Notes on the Turing Test
Turing begins his paper Computing Machinery and Intelligence (1950):
I propose to consider the question, “Can machines think?”
Wittgenstein, who interacted with Turing in Cambridge in 1939, considers this very same question as early as 1933 in his Blue Book. Wittgenstein compares it to the question of solipsism: What should we say to the solipsist who claims, “No one else feels; I am the only one who really feels”? How do we know whether someone else really feels?
Wittgenstein breaks apart the solipsist’s statement and interprets it in two ways. The first way: To “really feel” something just means that only the speaker “I” feels it, so the sentence becomes a worthless tautology, “Only I feel what only I feel”. The second way: It matters less what is “really feeling”, and it matters more the real-life actions to which those words correspond, what Wittgenstein might call “forms of life”. For example, when someone says “I feel pain”, it may correspond to sounds of moaning. Or it may correspond to the action of going to the doctor.
So returning to the question of machines, it matters less whether the machine “really thinks”, whatever that means, and it matters more that the machine can do real-life things that correspond to what we would describe with the word “thinking”.
Like Wittgenstein, Turing also evades the question of defining “thought”. Instead, he proposes a test based on the “Imitation Game”, in which a man and a woman are hidden behind closed doors, and an interrogator asks questions to try to determine which is the man and which is the woman. In Turing’s adapted test, the interrogator instead aims to determine whether a subject is a person or a machine. If the machine convinces the interrogator that it is a person, then Turing says that the machine can be said to “think”. (We may make a speculation here that Turing was drawing an analogy to his own behaviors as a closeted gay man who needed to pass as straight during a homophobic era.)
Since Turing’s paper, we’ve periodically seen new machines, models, and algorithms that are claimed to pass the Turing Test in one way or another. But as Jaron Lanier argues in You Are Not A Gadget,
The Turing test cuts both ways. You can’t tell if a machine has gotten smarter or if you’ve just lowered your own standards of intelligence to such a degree that the machine seems smart. If you can have a conversation with a simulated person presented by an AI program, can you tell how far you’ve let your sense of personhood degrade in order to make the illusion work for you?
People degrade themselves in order to make machines seem smart all the time. Before the crash, bankers believed in supposedly intelligent algorithms that could calculate credit risks before making bad loans. We ask teachers to teach to standardized tests so a student will look good to an algorithm. We have repeatedly demonstrated our species’ bottomless ability to lower our standards to make information technology look good. Every instance of intelligence in a machine is ambiguous.

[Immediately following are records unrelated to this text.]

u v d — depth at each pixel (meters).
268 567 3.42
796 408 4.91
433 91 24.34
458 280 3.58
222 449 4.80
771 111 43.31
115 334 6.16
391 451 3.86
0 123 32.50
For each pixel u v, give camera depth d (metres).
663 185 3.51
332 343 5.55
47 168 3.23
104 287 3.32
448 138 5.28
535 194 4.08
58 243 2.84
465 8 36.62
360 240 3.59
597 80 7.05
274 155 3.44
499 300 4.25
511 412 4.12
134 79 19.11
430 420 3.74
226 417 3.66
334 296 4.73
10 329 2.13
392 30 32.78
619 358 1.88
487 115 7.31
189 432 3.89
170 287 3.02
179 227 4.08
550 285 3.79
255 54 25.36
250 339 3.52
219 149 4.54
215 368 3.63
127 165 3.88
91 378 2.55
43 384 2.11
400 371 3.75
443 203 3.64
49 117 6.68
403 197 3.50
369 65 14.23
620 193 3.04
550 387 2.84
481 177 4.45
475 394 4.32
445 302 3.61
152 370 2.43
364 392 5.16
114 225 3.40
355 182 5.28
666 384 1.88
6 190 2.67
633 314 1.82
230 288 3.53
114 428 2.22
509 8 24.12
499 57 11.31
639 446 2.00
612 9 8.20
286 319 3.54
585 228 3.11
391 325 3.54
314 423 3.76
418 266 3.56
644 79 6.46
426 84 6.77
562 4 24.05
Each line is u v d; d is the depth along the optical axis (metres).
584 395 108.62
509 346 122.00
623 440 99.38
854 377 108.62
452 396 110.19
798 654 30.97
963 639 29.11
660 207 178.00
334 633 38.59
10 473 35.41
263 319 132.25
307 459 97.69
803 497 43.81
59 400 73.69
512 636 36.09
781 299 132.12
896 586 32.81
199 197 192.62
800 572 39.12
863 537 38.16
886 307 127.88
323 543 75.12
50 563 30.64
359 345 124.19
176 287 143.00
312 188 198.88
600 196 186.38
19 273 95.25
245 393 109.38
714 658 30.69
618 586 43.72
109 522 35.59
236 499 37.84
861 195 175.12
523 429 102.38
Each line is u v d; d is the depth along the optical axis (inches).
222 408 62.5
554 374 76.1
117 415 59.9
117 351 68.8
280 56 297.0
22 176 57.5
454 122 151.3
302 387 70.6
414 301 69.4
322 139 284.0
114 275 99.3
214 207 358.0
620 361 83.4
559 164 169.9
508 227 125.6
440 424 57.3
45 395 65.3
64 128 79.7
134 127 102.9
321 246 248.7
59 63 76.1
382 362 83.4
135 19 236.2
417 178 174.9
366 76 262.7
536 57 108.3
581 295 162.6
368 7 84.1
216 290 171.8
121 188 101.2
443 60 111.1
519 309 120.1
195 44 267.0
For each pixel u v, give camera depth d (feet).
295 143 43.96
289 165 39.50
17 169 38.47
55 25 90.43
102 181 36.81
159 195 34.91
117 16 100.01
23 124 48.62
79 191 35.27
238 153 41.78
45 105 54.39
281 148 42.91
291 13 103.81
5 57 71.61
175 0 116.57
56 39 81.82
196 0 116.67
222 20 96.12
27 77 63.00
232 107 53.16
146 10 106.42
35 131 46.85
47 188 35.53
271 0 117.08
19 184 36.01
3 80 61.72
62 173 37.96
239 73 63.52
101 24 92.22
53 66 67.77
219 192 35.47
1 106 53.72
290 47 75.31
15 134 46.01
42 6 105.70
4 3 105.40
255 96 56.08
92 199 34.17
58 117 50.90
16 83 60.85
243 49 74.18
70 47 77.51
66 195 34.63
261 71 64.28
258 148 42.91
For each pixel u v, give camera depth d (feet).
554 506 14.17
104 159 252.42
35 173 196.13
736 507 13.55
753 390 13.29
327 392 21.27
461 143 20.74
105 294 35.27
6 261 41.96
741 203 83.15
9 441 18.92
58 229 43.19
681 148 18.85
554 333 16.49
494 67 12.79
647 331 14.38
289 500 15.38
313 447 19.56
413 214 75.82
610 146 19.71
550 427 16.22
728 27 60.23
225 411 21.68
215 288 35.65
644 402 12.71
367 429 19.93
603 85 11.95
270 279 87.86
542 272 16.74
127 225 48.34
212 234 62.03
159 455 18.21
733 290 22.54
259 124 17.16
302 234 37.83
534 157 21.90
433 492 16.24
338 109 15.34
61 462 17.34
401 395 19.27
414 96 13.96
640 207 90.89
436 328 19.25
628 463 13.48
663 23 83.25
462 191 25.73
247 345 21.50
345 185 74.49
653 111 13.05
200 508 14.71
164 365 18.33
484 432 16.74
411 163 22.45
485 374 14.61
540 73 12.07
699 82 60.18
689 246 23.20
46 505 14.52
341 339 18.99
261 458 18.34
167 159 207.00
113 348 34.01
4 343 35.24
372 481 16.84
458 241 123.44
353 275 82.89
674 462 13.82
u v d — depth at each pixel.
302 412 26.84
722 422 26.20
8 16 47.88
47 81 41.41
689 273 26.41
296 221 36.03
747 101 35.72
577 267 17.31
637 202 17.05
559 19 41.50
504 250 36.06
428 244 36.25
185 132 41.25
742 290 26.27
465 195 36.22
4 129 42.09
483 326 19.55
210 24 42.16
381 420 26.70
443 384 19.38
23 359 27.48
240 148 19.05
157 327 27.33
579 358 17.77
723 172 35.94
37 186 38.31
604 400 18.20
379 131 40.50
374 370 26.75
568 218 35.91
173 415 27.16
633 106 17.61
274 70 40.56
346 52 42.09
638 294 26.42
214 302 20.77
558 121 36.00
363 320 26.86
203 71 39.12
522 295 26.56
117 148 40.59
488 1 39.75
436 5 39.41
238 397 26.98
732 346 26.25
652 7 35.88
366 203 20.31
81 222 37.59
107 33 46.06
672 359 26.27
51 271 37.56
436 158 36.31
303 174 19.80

As Wittgenstein did in 1933, Lanier transforms a question about machines into a question about ourselves. If we think machines are “intelligent”, then what does that tell us about what we consider to be “intelligence”?
Our daily lives involve constant engagement with myriad forms of life. Neural network techniques have the capability to mimic many such simple human activities as filling out forms, payments processing, movie recommendation, writing, and image recognition. At least this is true assuming that the requisite data exists.
But what of activities that derive from combinations of simple forms of life? Neural networks have difficulty combining different domains for a simple reason of combinatorics: Naively, the amount of data required increases multiplicatively with each additional domain, which makes it multiplicatively more difficult to acquire and scale. There remains a missing “human” element from AI as it currently exists, namely, our underlying principles or intuitions that guide our ability to reason about and synthesize information from diverse domains. We can train an AI to make jokes in isolation, but a skilled comedian can make jokes about anything, even something as mundane as payments processing.
Note that AI jokes often tend to be funny in a non-sequitur sort of way; they lack the deliberate construction and synthesis that human jokes have. If they contain any logic, it is still only implicit logic that we project as human readers.
This isn’t to say that computers can’t eventually become “intelligent”, or that they will never pass a “real” Turing Test. Nor is it to say that intelligent computers are something that we should fear or try to prevent. Rather, this is to say that actual human intelligence entails the ability to constantly navigate through countless novel, complex, dynamic, never-before-seen situations. This is to say that our capabilities are amazing and we shouldn’t mistake the shallow results of neural networks (despite the misleading moniker of “deep” learning) for our true abilities. We should hold higher bars — both for ourselves and for AI.